Alors, quel système ?

Il faut évoluer vers un payeur unique avec une réévaluation des actes à leur juste prix, ce qui n’a pas été fait depuis plusieurs décennies. Il suffit de comparer avec les tarifs de pays comme la Hongrie ou la Roumanie. Il faut valoriser la prévention et les soins conservateurs, associés à une très bonne couverture pour l’assuré.

 

En attendant, que font les praticiens ?

Ils s’adaptent car les professionnels de santé sont des agents économiques. Lorsque vous mettez en place des systèmes qui ont vocation à baisser leurs revenus, ils s’adaptent pour atteindre un revenu cible.

Comme tout travailleur, ils cherchent à maintenir leurs revenus car, contrairement à ce que j’entends, le professionnel de santé n’a pas l’appât du gain, il veut simplement maintenir ses revenus tout en réalisant un travail de qualité.

 

Quels sont ces modes d’adaptation dont vous parlez ?

Ces acteurs font évoluer leur positionnement. Certains vont se spécialiser essentiellement sur les soins prothétiques complexes, d’autres vont choisir le haut volume de soins répétitifs simples…

 

Classez-vous cela dans les dérives du système ?

Chaque acteur essaye de tirer parti de la situation.

Vous aurez toujours des dérives, mais on ne repense pas un système par rapport aux dérives, on le repense par rapport aux comportements des 80 à 90 % des acteurs.

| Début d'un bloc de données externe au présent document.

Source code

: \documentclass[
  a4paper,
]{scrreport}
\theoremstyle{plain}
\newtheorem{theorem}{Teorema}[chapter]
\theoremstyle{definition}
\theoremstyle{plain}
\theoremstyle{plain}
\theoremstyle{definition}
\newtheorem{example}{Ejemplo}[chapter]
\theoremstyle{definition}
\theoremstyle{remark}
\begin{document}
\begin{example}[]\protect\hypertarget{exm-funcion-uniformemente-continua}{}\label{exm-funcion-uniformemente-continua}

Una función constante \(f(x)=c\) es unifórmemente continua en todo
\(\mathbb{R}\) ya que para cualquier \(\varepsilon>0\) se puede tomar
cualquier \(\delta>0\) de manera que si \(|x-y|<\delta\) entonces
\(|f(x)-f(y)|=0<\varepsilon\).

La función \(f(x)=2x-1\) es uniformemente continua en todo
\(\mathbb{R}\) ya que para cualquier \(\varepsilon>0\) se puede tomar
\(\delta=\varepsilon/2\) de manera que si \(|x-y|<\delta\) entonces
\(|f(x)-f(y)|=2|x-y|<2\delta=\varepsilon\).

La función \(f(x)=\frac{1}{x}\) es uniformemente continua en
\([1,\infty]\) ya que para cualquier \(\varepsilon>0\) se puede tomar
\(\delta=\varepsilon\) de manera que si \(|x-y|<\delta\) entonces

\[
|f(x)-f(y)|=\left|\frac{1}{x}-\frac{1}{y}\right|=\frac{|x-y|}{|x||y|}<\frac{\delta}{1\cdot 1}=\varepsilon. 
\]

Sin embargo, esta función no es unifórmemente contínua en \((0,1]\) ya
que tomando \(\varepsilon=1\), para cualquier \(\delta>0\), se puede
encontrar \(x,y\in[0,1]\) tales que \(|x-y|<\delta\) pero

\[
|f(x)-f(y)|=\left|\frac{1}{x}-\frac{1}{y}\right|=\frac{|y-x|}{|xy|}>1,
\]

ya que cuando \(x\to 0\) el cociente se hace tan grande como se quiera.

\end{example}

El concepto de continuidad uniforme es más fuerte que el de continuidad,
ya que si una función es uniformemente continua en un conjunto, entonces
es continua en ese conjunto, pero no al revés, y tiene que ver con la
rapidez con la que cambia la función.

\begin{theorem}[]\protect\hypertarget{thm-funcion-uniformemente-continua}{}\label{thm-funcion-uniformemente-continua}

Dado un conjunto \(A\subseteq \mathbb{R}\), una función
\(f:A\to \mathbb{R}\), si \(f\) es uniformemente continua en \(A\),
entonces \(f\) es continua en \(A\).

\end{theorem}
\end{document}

Pour obtenir cela, tous les acteurs doivent avoir un intérêt à converger vers cet objectif qui consisterait, non pas à donner accès aux soins à tout le monde, mais à optimiser l’état de santé bucco-dentaire des Français.

Ensuite, il faut repenser le financement, l’organisation des acteurs et la gouvernance. C’est pour cette raison qu’il est urgent de s’atteler à une refonte systémique car tous les rafistolages conduisent à la dégradation du système et causent ces dérives.

 

Que penser des praticiens exerçant dans des centres dentaires low cost ?

Les personnes qui y travaillent sont souvent des victimes du système. On ne peut pas jeter la pierre à des jeunes dentistes qui ne connaissent pas toujours très bien le système, et qui trouvent un intérêt à exercer dans ces centres pour débuter leur carrière.

Quand on est une institution comme le conseil de l’Ordre ou un syndicat, on ne doit pas s’attaquer aux conséquences mais aux causes. En l’occurrence, la cause, c’est un système à la dérive, sans objectif politique et proposant des soins de mauvaise qualité à tout le monde.

 

Propos recueillis par Marc Roché,
président de la SOP


 


* Institut Santé, refonder notre système de santé 
38 rue de Paris 91310 Longpont - Courriel : contact@institut-sante.org
 

** Dernier ouvrage paru : Et alors ! La réforme globale de la santé c’est pour quand ? sous la direction de Frédéric Bizard, Fauves éditions, 2019.